IBM e-business architect Chris Walden is your guide through a nine-part developerWorks series on moving your operational skills from a Windows to a Linux environment. He covers everything from logging to networking, and from the command-line to help systems etc.
I remember reading about that a few months ago. What happened here?
Just one month ago, but IBM is publisizing them more now.
All this article talks about is some Linux admin skills. It says absolutely nothing about software development under a POSIX system, so I don’t really understand why it would be targeted at Windows developers, per se.
Where did you read that this was aimed at software developers?
…series on moving your operational skills from a Windows to a Linux environment…
To anyone considering switching to Linux for software development, I can only say one thing: Get cygwin! http://www.cygwin.com
With cygwin, you can get acquinted with a Unix environment, on top of your normal windows environment. So, you can experiment as much as you like, while still having a possibility to fall back on your normal windows tools.

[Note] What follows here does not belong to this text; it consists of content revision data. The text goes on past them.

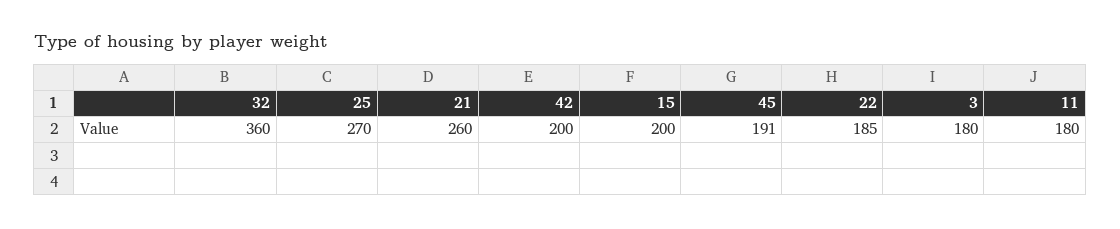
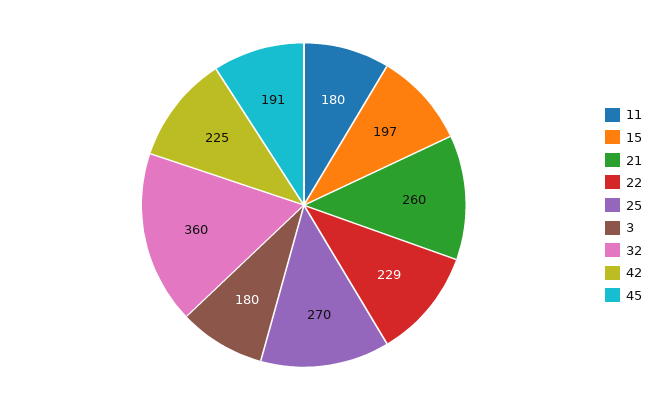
  {
    "32": 360,
    "25": 270,
    "21": 260,
-   "42": 200,
+   "42": 225,
-   "15": 200,
+   "15": 197,
    "45": 191,
-   "22": 185,
+   "22": 229,
    "3": 180,
    "11": 180
  }

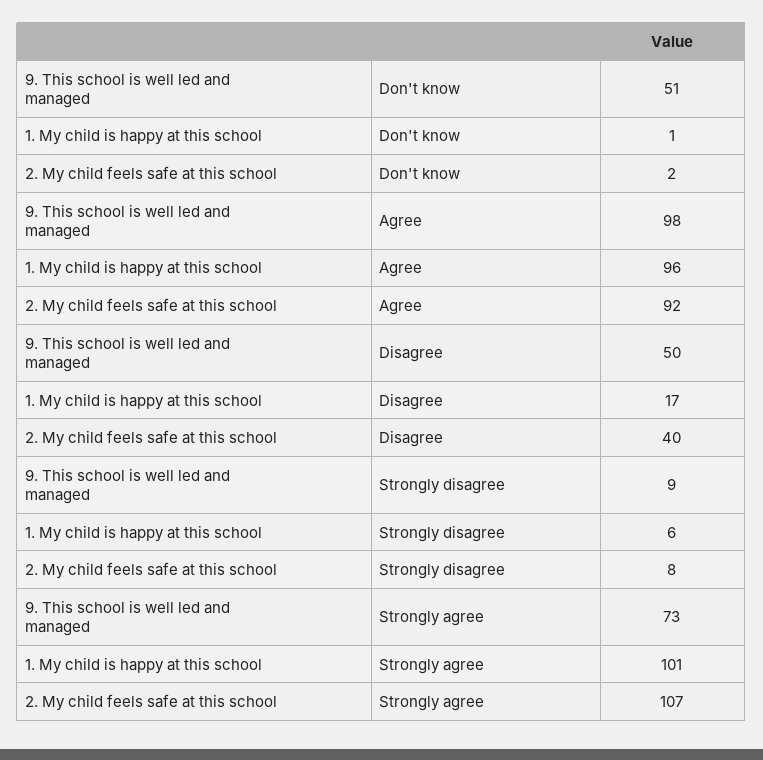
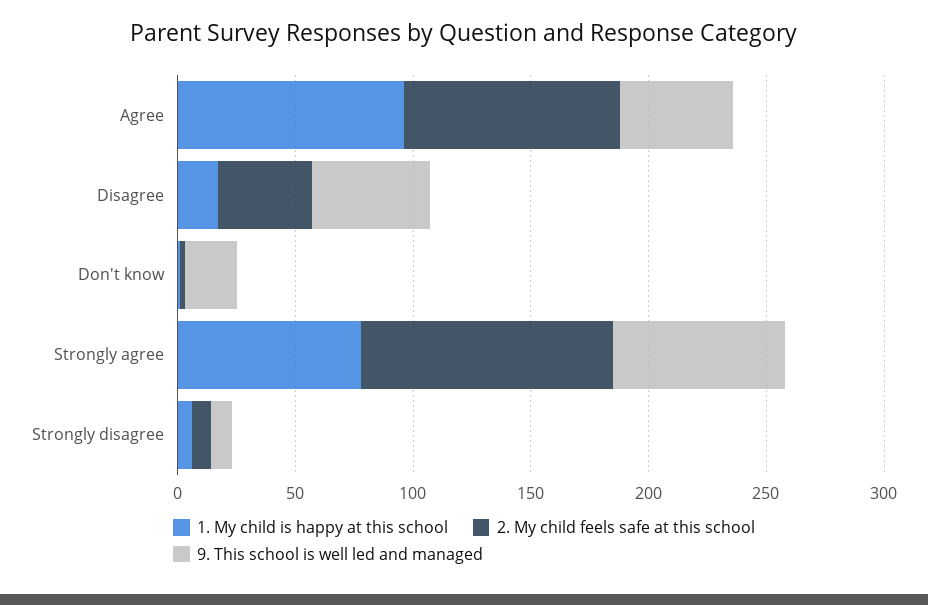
  {
    "9. This school is well led and managed": {
-     "Don't know": 51,
+     "Don't know": 20,
-     "Agree": 98,
+     "Agree": 50,
      "Disagree": 50,
      "Strongly disagree": 9,
      "Strongly agree": 73
    },
    "1. My child is happy at this school": {
      "Don't know": 1,
      "Agree": 96,
      "Disagree": 17,
      "Strongly disagree": 6,
-     "Strongly agree": 101
+     "Strongly agree": 80
    },
    "2. My child feels safe at this school": {
      "Don't know": 2,
      "Agree": 92,
      "Disagree": 40,
      "Strongly disagree": 8,
      "Strongly agree": 107
    }
  }

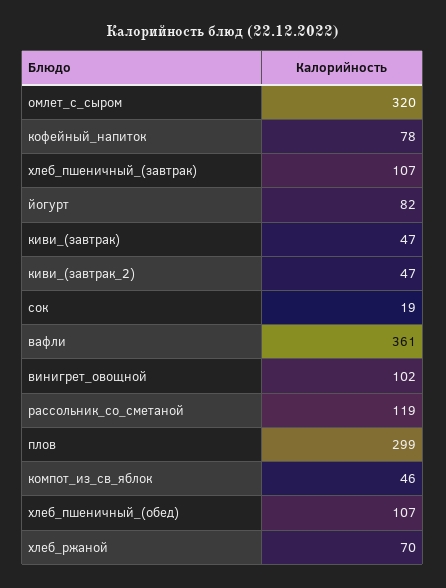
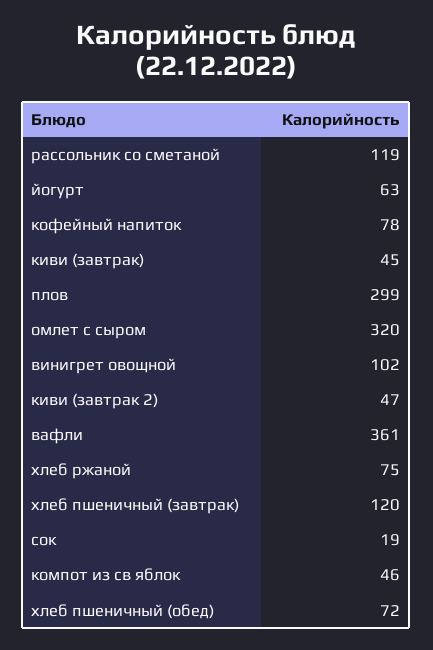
  {
    "омлет_с_сыром": 320,
    "кофейный_напиток": 78,
-   "хлеб_пшеничный_(завтрак)": 107,
+   "хлеб_пшеничный_(завтрак)": 120,
-   "йогурт": 82,
+   "йогурт": 63,
-   "киви_(завтрак)": 47,
+   "киви_(завтрак)": 45,
    "киви_(завтрак_2)": 47,
    "сок": 19,
    "вафли": 361,
    "винигрет_овощной": 102,
    "рассольник_со_сметаной": 119,
    "плов": 299,
    "компот_из_св_яблок": 46,
-   "хлеб_пшеничный_(обед)": 107,
+   "хлеб_пшеничный_(обед)": 72,
-   "хлеб_ржаной": 70
+   "хлеб_ржаной": 75
  }

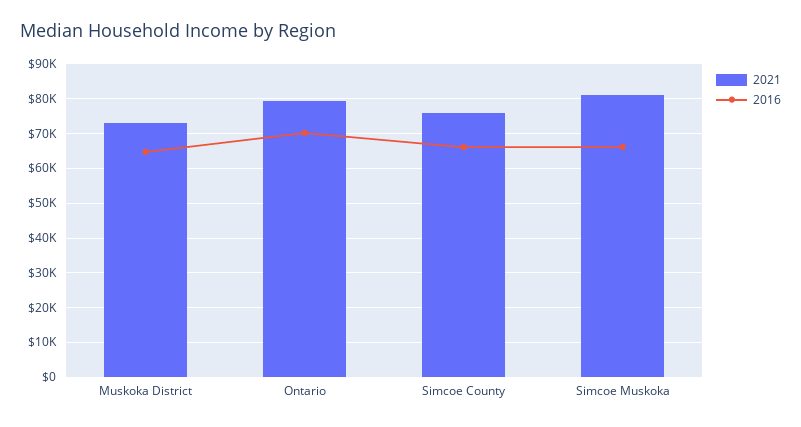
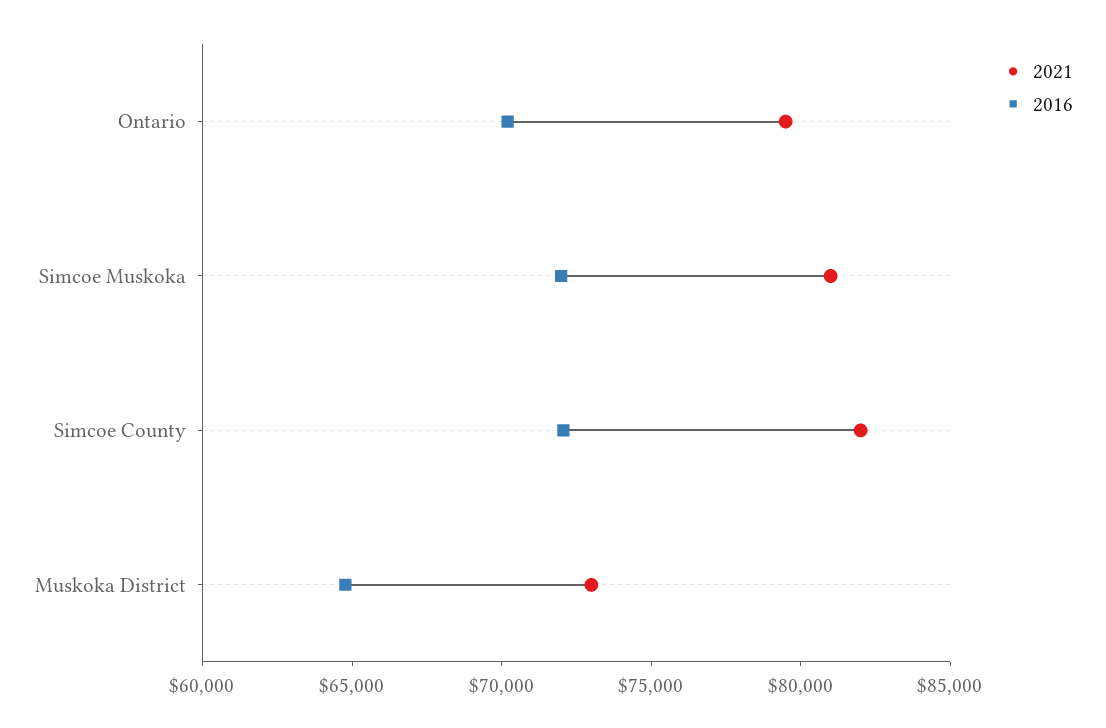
  {
    "2021": {
      "Muskoka District": 73000,
      "Ontario": 80000,
-     "Simcoe County": 76000,
+     "Simcoe County": 82000,
      "Simcoe Muskoka": 81000
    },
    "2016": {
      "Muskoka District": 65000,
      "Ontario": 70000,
-     "Simcoe County": 66000,
+     "Simcoe County": 72000,
-     "Simcoe Muskoka": 66000
+     "Simcoe Muskoka": 72000
    }
  }

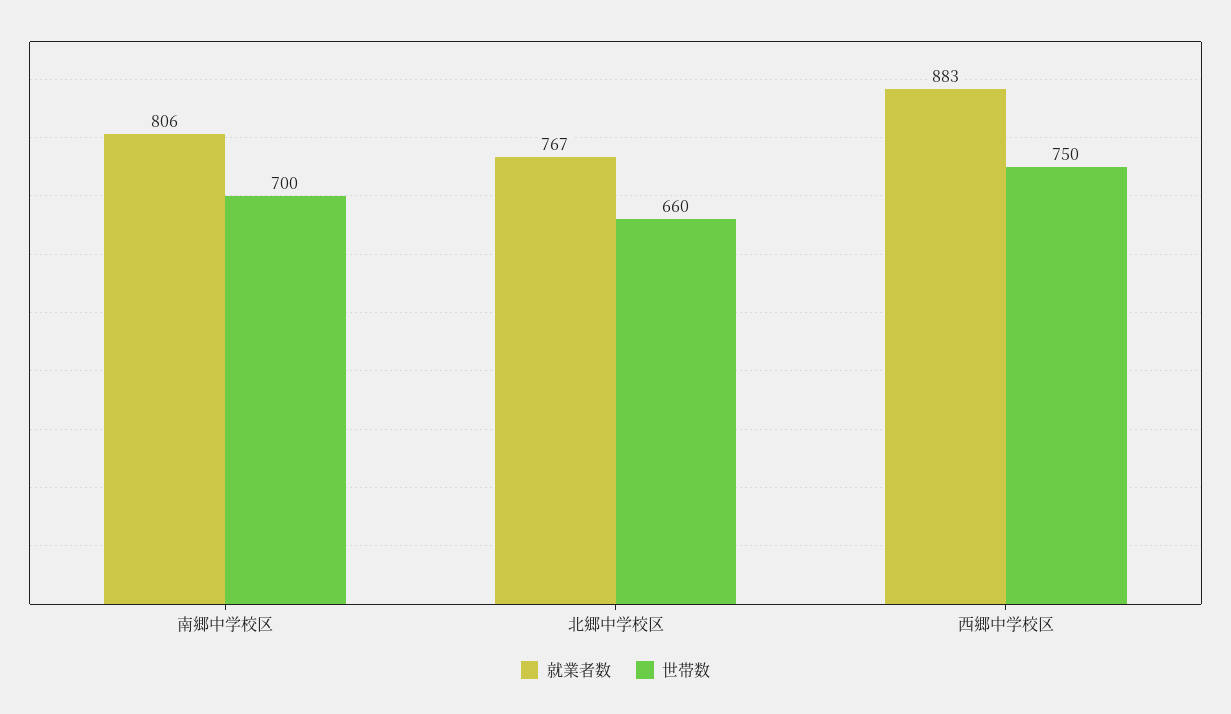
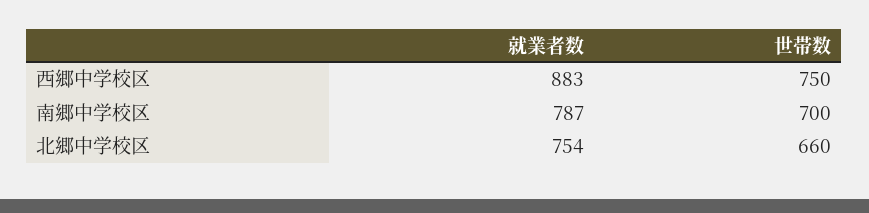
  {
    "就業者数": {
-     "南郷中学校区": 806,
+     "南郷中学校区": 787,
-     "北郷中学校区": 767,
+     "北郷中学校区": 754,
      "西郷中学校区": 883
    },
    "世帯数": {
      "南郷中学校区": 700,
      "北郷中学校区": 660,
      "西郷中学校区": 750
    }
  }

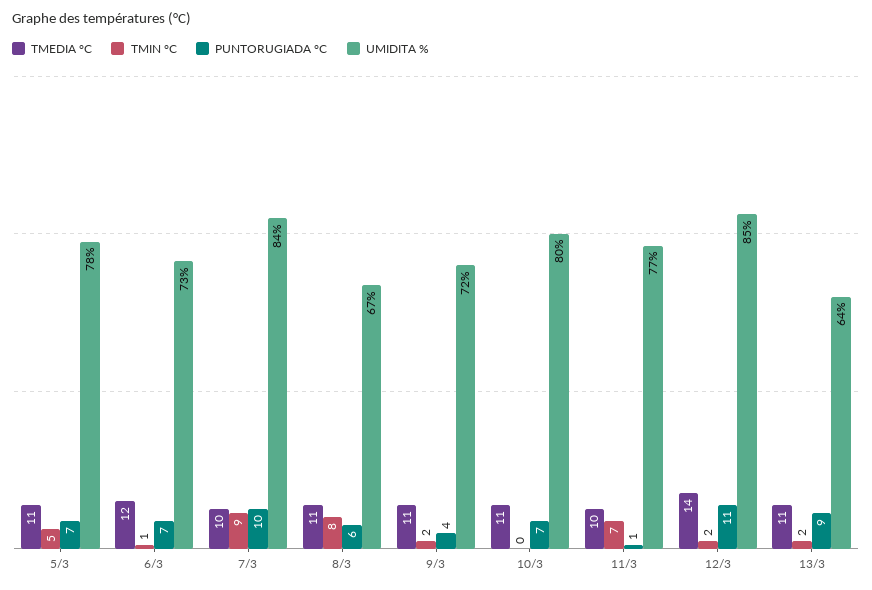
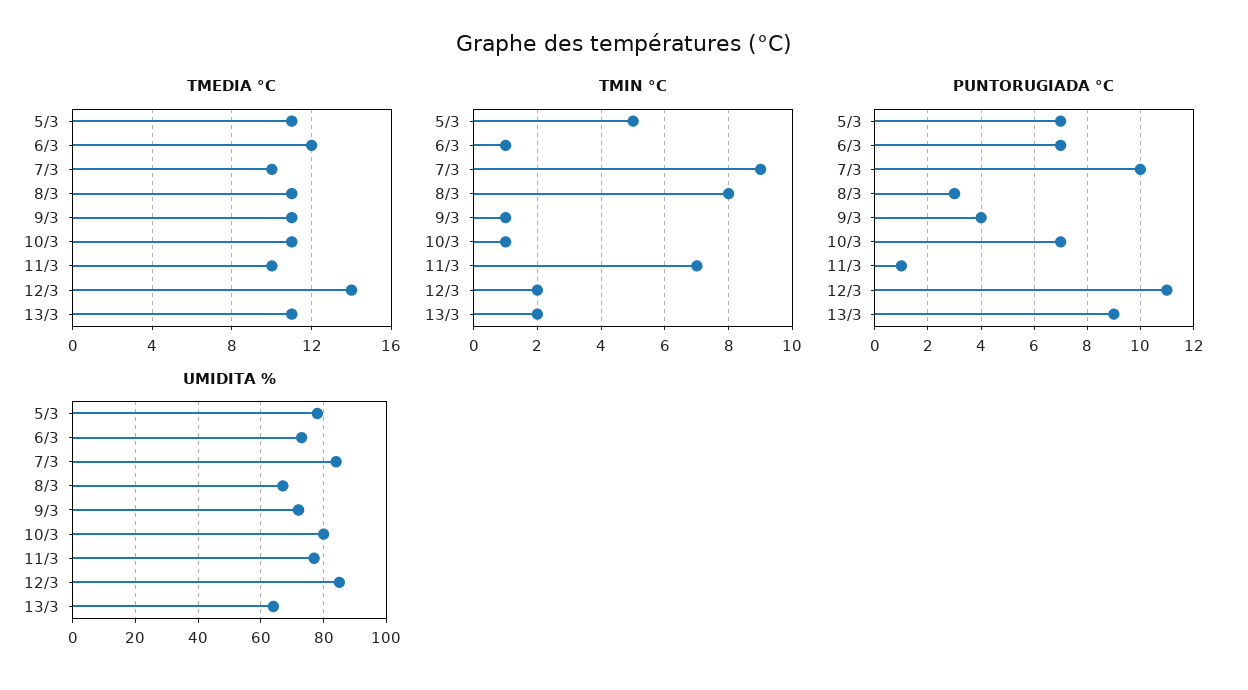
  {
    "TMEDIA °C": {
      "5/3": 11,
      "6/3": 12,
      "7/3": 10,
      "8/3": 11,
      "9/3": 11,
      "10/3": 11,
      "11/3": 10,
      "12/3": 14,
      "13/3": 11
    },
    "TMIN °C": {
      "5/3": 5,
      "6/3": 1,
      "7/3": 9,
      "8/3": 8,
-     "9/3": 2,
+     "9/3": 1,
-     "10/3": 0,
+     "10/3": 1,
      "11/3": 7,
      "12/3": 2,
      "13/3": 2
    },
    "PUNTORUGIADA °C": {
      "5/3": 7,
      "6/3": 7,
      "7/3": 10,
-     "8/3": 6,
+     "8/3": 3,
      "9/3": 4,
      "10/3": 7,
      "11/3": 1,
      "12/3": 11,
      "13/3": 9
    },
    "UMIDITA %": {
      "5/3": 78,
      "6/3": 73,
      "7/3": 84,
      "8/3": 67,
      "9/3": 72,
      "10/3": 80,
      "11/3": 77,
      "12/3": 85,
      "13/3": 64
    }
  }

And, like any other user, you can start by using other OSS tools on windows, like for example Mozilla or the Gimp.
Oh, and one other thing.
I have always liked having multiple desktops; a feature almost any Unix system has.
I coulnd’t live without it now that I’m doing a lot of porting from Unix to windows (on win2k) and I found a nice solution: Perfect screens.
It is not free, but you can download a 30-day evaluation version at: http://www.pitrinec.com .
I am using CoolDesk from http://www.shelltoys.com.
There it says that it expires after 30 days, but I am using it successfully since the begining of this year, and it didn’t expire. It must be a bug or something :-).
The roadmap to segmentation faults, kernel panics and other wonderful errors in the Linux world. Just run Windows like the Redhat CEO stated to do!!!
why would anyone want to transition from Windows to Linux? Only reason I can think of it if you work by the hour and find yourself too productive in Windows, thus reducing your paycheck.